Abstract

A detailed field and petrographic investigation was made of part of the plutonic belt in extreme southeastern Maine to determine the age and origin of the plutonic rocks. Work was concentrated in the Calais area, Maine, because of the diversity of plutonic rock types and the presence of sediments which could be dated by contained fossils. The area is underlain by metasedimentary, volcanic, and sedimentary rocks, and several plutonic rock types which range in age from Cambro-Ordovician to Late Devonian. The oldest rocks, the Cambro-Ordovician Charlotte Group, consist largely of isoclinally folded quartzites, phyllites, slates, and schists. The Silurian succession consists of two major groups: (1) a thick sequence of inter-layered shale and rhyolite extrusives of Middle Silurian age and (2) rhyolite and basalt extrusives of Late Silurian age. The youngest stratified unit, the Late Devonian Perry Formation, consists of a thick sequence of coarse clastic sediments and interbedded basalt flows.
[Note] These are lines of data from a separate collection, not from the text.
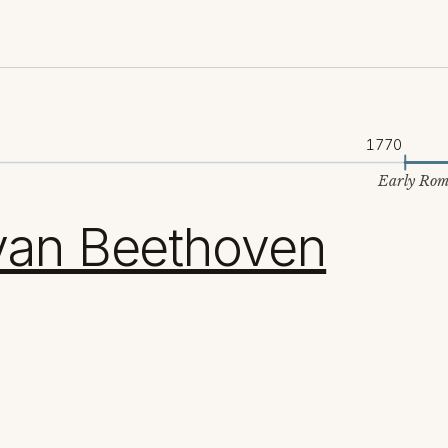
1770
Early Rom
van Beethoven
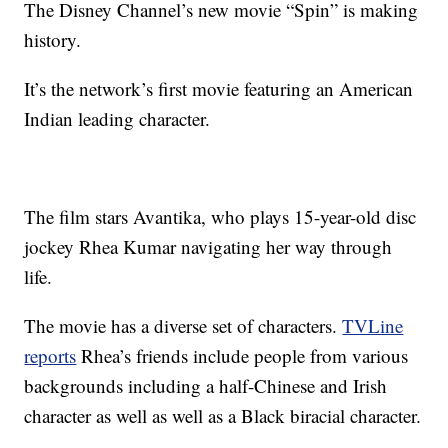
The Disney Channel’s new movie “Spin” is making
history.
It’s the network’s first movie featuring an American
Indian leading character.
The film stars Avantika, who plays 15-year-old disc
jockey Rhea Kumar navigating her way through
life.
The movie has a diverse set of characters.
TVLine
reports
Rhea’s friends include people from various
backgrounds including a half-Chinese and Irish
character as well as well as a Black biracial character.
The plutonic rocks of the area are chiefly norites, gabbros, diorites, and granites. Structural and petrographic relationships suggest that the bodies of mafic rocks are remnants of a large stratiform body emplaced in sediments of the Charlotte Group prior to or during regional deformation of this group and that the present isolation of the masses is a result of transverse faulting and partial assimilation and replacement by younger plutonic bodies. All the diorites and granites were emplaced in the post-Silurian-pre-Upper Devonian interval, as they exhibit intrusive contacts toward rock of Late Silurian age but have contributed detritus to the Perry Formation. Petrographic characteristics indicate that all the granites and diorites are related and are probably of about the same age, although granites invariably show intrusive relationships toward diorites. Contact features establish that the Red Beach Granite is slightly younger than the other granites and diorites; mineralogical and textural features indicate that it formed under near-surface conditions. The presence of plutonic rocks in a region characterized by low-grade metamorphism suggests a magmatic derivation. Contact and petrographic characteristics confirm a magmatic origin, although, locally, granitization operated as a subordinate process. Distribution of the plutonic rocks in a linear belt suggests that emplacement occurred along a zone of thrust faulting traversed by numerous cross faults.